**Your instructions**
Please continue the article below on sandblasted jeans and factory conditions, picking up after its last sentence.

Counterfeit jean production, outsourcing in the supply chain, and vast factories that make jeans for dozens of brands under one roof make it difficult to track jeans from production to the shopping mall. But the groups say their research establishes that workers in many of these overseas factories are sandblasting - spraying sand on denim to make it appear bleached or distressed - without the necessary protective gear.

Levi Strauss says its suppliers have removed sandblasting equipment from their factories and that it regularly conducts on-site inspections at factories.

"No Levi Strauss & Co products utilise sandblasting in product development, design, finishing or in any other aspect of garment production," said a Levi Strauss spokeswoman who asked not to be named. "We do not request nor allow sandblasting at the supplier level."

Although Levi Strauss still sells bleached and distressed-looking jeans, the company says none of the styles requires sandblasting. And the company inspects all clothes before they reach stores to make sure that they haven't been sandblasted, according to the spokeswoman.

The disconnect between what retailers say happens in the factories and what labour groups report foreshadows immense challenges for other garment industry reform efforts, such as those now under way in Bangladesh following a factory collapse in April that killed more than 1,100 people.

The garment industry is built on a vast network of subcontractors hidden from regulatory oversight, experts say, so that even well-meaning fashion brands are unable to change the conditions in which their clothes are made.

"There is no such thing as a non-sweatshop in the global supply chain," said Garrett Brown, co-ordinator of California-based Maquiladora Health & Safety Support Network, a collection of occupational health and safety professionals who educate factory workers about workplace hazards.

"Retailers have almost no ability to know where it's being done, by whom it's being done and with what technology, and as a consequence, they have no idea the terrible stuff that's going on."

**Information shown**
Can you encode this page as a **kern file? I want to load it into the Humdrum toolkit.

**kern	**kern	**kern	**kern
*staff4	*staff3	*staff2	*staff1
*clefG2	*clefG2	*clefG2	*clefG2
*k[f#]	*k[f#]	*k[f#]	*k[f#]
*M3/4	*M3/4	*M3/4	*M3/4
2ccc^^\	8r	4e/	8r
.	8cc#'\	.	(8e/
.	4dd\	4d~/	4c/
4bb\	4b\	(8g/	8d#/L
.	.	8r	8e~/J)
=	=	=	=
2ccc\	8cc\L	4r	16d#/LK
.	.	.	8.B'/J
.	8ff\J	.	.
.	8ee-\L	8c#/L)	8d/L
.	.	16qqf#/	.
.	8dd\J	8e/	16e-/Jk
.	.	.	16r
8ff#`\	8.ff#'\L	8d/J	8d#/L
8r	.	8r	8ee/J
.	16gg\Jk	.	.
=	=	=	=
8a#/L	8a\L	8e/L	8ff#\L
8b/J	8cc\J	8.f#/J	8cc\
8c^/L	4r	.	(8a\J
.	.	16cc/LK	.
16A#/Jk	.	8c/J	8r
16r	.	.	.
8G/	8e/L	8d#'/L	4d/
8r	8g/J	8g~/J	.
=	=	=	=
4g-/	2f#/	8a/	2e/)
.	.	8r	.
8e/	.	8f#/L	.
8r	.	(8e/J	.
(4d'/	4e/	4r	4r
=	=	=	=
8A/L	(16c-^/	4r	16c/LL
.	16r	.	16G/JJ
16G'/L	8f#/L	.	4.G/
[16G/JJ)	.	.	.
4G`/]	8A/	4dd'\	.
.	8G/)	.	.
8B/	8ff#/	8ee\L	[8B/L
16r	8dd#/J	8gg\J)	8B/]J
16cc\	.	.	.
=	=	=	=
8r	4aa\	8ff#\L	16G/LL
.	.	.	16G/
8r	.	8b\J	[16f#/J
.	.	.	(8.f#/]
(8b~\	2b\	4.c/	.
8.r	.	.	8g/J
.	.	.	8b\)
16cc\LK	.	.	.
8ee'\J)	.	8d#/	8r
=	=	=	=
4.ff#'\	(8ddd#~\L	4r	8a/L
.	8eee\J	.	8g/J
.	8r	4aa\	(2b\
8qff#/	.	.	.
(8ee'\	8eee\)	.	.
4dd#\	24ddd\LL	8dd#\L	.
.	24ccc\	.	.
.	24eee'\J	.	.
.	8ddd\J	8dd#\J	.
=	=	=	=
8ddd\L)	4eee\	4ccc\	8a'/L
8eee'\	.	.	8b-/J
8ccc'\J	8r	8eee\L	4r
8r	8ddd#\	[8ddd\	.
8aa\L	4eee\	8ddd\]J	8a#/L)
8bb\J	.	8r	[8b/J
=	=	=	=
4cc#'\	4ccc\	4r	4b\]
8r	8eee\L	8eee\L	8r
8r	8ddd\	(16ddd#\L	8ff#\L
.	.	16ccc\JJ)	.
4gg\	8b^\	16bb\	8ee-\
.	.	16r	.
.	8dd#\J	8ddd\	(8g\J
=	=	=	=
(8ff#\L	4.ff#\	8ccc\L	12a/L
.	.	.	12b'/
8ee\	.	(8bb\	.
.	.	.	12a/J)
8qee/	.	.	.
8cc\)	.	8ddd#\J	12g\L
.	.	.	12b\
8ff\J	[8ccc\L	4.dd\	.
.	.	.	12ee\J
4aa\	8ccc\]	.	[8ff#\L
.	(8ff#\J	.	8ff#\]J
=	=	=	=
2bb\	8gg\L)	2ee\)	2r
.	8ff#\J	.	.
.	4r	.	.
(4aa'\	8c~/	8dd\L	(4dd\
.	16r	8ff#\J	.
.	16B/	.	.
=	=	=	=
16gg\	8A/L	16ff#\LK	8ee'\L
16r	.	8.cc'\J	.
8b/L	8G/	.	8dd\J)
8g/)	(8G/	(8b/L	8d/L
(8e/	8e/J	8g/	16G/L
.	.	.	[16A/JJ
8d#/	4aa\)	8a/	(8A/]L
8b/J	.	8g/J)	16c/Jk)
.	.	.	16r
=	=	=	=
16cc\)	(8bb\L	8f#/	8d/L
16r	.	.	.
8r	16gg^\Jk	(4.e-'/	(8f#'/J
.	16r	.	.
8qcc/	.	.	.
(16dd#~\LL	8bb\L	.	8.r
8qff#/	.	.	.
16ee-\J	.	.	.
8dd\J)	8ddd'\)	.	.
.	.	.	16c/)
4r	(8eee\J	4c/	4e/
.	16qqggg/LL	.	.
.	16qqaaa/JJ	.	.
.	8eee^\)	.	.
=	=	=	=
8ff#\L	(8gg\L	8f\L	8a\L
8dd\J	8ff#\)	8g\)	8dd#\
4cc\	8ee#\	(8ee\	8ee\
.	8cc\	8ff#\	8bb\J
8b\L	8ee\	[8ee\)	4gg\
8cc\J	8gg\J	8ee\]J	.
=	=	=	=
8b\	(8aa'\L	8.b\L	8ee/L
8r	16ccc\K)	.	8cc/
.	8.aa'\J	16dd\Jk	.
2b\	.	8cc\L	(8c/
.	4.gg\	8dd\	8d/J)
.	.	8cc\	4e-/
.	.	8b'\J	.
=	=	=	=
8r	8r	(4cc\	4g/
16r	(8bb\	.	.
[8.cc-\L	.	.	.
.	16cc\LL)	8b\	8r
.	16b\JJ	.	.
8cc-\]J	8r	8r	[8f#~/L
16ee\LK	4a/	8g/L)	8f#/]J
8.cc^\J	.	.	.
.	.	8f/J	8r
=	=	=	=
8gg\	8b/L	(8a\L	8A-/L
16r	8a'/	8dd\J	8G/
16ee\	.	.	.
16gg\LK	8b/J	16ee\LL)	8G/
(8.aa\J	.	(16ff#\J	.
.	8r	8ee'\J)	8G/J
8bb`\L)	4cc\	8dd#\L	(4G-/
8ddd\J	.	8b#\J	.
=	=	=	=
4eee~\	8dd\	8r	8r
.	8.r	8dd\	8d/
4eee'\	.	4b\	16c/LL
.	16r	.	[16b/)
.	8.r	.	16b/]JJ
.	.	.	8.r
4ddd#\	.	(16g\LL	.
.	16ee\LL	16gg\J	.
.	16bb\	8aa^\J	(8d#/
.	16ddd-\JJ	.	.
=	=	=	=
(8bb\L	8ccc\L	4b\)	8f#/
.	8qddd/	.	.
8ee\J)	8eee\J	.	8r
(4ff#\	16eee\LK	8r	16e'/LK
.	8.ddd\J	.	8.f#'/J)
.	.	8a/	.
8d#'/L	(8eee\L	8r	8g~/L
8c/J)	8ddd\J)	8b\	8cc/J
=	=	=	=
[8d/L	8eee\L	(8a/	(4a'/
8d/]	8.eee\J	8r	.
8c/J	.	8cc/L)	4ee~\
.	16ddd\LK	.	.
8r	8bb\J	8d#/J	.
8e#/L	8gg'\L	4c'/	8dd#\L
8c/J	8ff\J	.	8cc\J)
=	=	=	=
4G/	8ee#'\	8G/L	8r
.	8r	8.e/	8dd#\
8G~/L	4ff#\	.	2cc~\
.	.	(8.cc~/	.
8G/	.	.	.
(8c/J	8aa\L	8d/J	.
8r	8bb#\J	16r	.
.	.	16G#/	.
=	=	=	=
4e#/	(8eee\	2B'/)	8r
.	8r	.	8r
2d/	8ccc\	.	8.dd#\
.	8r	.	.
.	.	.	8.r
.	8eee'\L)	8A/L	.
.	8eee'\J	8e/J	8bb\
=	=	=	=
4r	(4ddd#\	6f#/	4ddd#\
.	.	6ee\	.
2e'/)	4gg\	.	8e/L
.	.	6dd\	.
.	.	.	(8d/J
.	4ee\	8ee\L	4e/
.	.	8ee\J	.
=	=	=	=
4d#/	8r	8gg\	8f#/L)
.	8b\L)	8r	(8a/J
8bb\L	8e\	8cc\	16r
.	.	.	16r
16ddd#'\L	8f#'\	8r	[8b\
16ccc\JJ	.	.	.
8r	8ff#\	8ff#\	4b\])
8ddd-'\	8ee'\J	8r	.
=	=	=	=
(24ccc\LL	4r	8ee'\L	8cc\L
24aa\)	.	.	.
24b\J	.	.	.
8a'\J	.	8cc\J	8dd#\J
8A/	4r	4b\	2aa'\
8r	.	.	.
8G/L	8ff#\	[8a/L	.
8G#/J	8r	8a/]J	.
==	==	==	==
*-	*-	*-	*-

**Exercise output**
The Clean Clothes Campaign, an international organisation advocating for garment workers, recently interviewed workers in six factories in an industrial region of China that produces about half the world's jeans, and laid out the findings in a report. The organisation found that five of the factories - employing a combined 8,000 workers - still use sandblasting. The largest one makes clothes for Levi Strauss, Gap and its sister brand Old Navy. Gap said it banned sandblasting in 2011.

Sandblasting was also discovered at a factory with 300 workers that makes clothes for Levi Strauss. And two factories make jeans for Wrangler, a brand sold at Target, which banned sandblasting last year.

Of the six factories, only one - also a Levi Strauss supplier - had eliminated sandblasting because it "has essentially outsourced these processes" to another factory, according to the report.

"The impact of the ban has been patchy, poorly monitored and widely circumvented," said Dominique Muller of the Clean Clothes Campaign.

"We discovered that regardless of whether a brand has banned sandblasting or not, manual sandblasting still takes place, often at night to avoid detection by audits."

Target spokeswoman Jessica Deede said the retailer regularly audits factories it works with and if it finds sandblasting, Target may cut ties with those factories for at least three years.

"We clearly communicate our sandblasting ban with national brand partners, such as Wrangler," Deede said.